Take inside 1 hour before meals or 2 hours after meals.
The initial dose is 50 mg once a day.
For patients with impaired liver function from moderate to severe degree or for patients of East Asian origin, the initial dose is 25 mg once a day.
After the start of treatment, the dose should be adjusted before reaching and maintaining a platelet count of ≥ 50 x 109/ l to avoid the risk of bleeding. Do not exceed a dose of 75 mg per day.
When the number of platelets reaches ≥ 200 x 109/ l to ≤ 400 x 109/ l daily dose should be reduced by 25 mg and apply this reduced dose within 2 weeks before the development of the effect.
When the number of platelets reaches more than 400 x 109/ l should stop taking eltrombopaga, control the number of platelets 2 times a week. When the platelet count is <150 x 109/ l should resume therapy in a dose reduced by 25 mg.
When the number of platelets reaches more than 400 x 109/ l after 2 weeks of therapy with eltrombopagom in the minimum effective dose should be canceled elthrombopag.
In order to avoid an excessive increase in the number of platelets during therapy with eltrombopag, the dosage regimen of concomitant medications should be adjusted to treat idiopathic thrombocytopenic purpura.

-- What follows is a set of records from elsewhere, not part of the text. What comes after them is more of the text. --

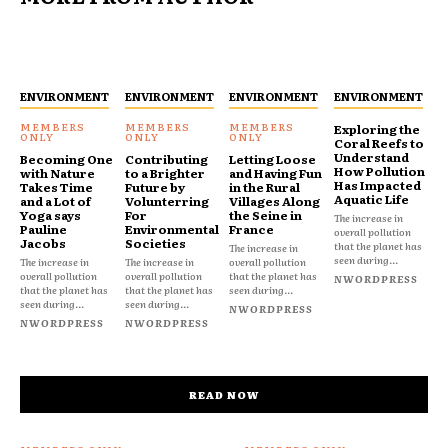
ENVIRONMENT
ENVIRONMENT
ENVIRONMENT
ENVIRONMENT
Exploring the
Coral Reefs to
Understand
Becoming One
Contributing
Letting Loose
How Pollution
with Nature
to a Brighter
and Having Fun
Has Impacted
Takes Time
Future by
in the Rural
Aquatic Life
and a Lot of
Volunterring
Villages Along
Yoga says
For
the Seine in
The increase in
Pauline
Environmental
France
overall pollution
Jacobs
Societies
that the planet has
The increase in
seen during...
The increase in
The increase in
overall pollution
overall pollution
overall pollution
that the planet has
NWORDPRESS
that the planet has
that the planet has
seen during...
seen during...
seen during...
NWORDPRESS
NWORDPRESS
NWORDPRESS
READ NOW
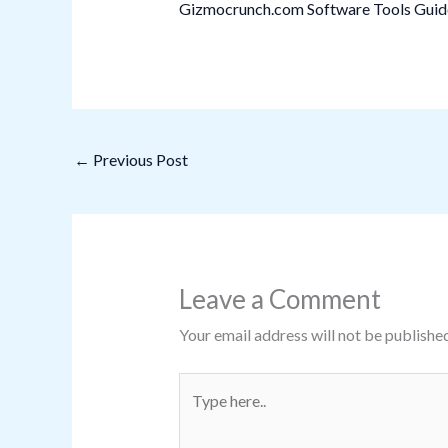
Gizmocrunch.com Software Tools Guide:
←
Previous Post
Leave a Comment
Your email address will not be published
Type
here..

The interval between doses of eltrombopag should be at least 24 h.
To achieve and maintain a platelet count in the blood ≥ 50 x 109/ l elthrombopag should be used at the lowest effective dose to avoid the risk of bleeding.

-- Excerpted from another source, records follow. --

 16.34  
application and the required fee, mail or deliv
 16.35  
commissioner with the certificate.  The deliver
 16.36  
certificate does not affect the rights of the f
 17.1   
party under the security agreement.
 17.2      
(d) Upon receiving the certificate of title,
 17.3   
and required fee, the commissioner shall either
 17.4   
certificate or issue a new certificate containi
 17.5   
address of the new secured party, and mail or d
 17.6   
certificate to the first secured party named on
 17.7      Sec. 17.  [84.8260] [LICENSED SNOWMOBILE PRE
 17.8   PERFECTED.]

During treatment, hematological indicators and liver tests should be monitored regularly (ALT, AST,bilirubin) and adjust the dosing regimen of eltrombopag according to the change in the number of platelets.
Between intervals of eltrombopag and other drugs, products containing calcium, vitamins containing polyvalent cations (iron, calcium, aluminum, magnesium, selenium, zinc), the interval should be at least 4 hours.